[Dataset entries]
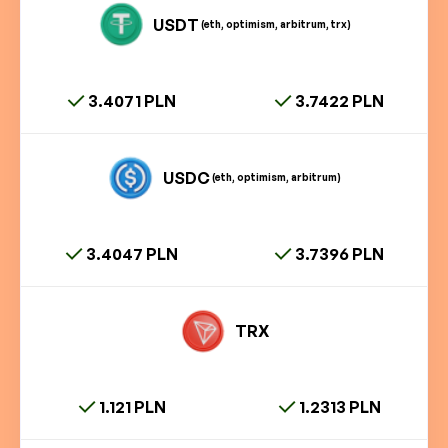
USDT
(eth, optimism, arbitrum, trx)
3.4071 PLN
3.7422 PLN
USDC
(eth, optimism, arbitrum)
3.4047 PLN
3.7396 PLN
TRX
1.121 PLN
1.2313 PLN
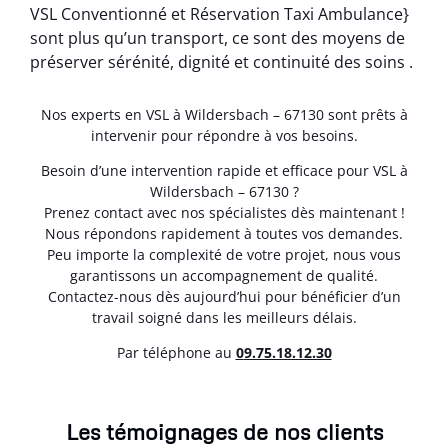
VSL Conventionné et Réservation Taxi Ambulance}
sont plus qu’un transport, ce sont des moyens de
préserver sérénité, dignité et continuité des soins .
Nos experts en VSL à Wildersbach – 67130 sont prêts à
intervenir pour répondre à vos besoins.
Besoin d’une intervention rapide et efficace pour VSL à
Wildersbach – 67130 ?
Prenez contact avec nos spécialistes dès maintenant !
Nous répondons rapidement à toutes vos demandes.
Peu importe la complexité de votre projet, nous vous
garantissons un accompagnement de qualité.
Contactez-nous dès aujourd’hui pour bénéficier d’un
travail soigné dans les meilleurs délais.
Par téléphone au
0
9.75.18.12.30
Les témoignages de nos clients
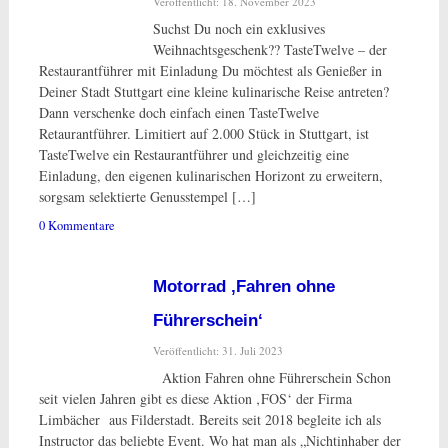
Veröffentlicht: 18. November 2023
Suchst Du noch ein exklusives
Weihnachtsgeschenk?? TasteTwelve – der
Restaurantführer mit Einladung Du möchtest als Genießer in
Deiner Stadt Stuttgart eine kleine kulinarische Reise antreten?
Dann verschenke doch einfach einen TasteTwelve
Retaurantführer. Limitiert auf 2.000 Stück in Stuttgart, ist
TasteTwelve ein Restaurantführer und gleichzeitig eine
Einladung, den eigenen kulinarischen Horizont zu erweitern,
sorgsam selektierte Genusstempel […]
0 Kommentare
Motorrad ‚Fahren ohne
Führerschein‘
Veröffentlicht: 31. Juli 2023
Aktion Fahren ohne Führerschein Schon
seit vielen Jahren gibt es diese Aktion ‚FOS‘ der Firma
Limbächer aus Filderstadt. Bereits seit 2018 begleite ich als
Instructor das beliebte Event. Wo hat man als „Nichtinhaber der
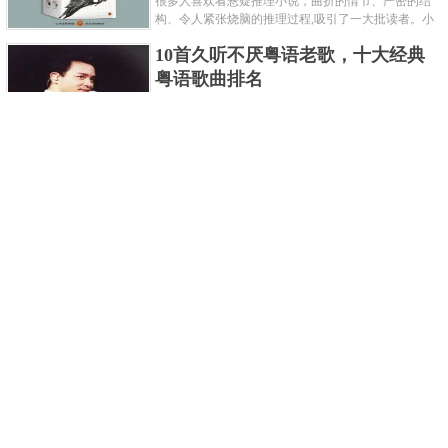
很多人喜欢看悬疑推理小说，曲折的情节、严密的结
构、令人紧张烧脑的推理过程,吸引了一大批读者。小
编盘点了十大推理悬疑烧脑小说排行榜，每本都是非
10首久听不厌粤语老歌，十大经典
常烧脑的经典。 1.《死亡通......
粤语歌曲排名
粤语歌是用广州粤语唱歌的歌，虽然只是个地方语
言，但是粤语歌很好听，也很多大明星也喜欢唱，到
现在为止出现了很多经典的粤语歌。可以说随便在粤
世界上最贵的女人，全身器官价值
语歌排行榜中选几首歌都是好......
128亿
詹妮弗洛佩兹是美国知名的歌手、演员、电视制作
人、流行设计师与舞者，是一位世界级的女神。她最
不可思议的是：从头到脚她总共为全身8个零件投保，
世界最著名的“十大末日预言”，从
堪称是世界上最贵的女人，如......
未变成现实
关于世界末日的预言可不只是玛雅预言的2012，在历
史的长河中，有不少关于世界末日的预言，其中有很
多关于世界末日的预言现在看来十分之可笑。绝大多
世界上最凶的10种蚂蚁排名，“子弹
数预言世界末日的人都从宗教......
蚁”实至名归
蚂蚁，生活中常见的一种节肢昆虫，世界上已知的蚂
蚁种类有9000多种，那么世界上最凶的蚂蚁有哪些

» **Task description**:
The lines to return are those in the records above that hold the word "seit".

» **Solution to this exercise**:
seit vielen Jahren gibt es diese Aktion ‚FOS‘ der Firma
Limbächer aus Filderstadt. Bereits seit 2018 begleite ich als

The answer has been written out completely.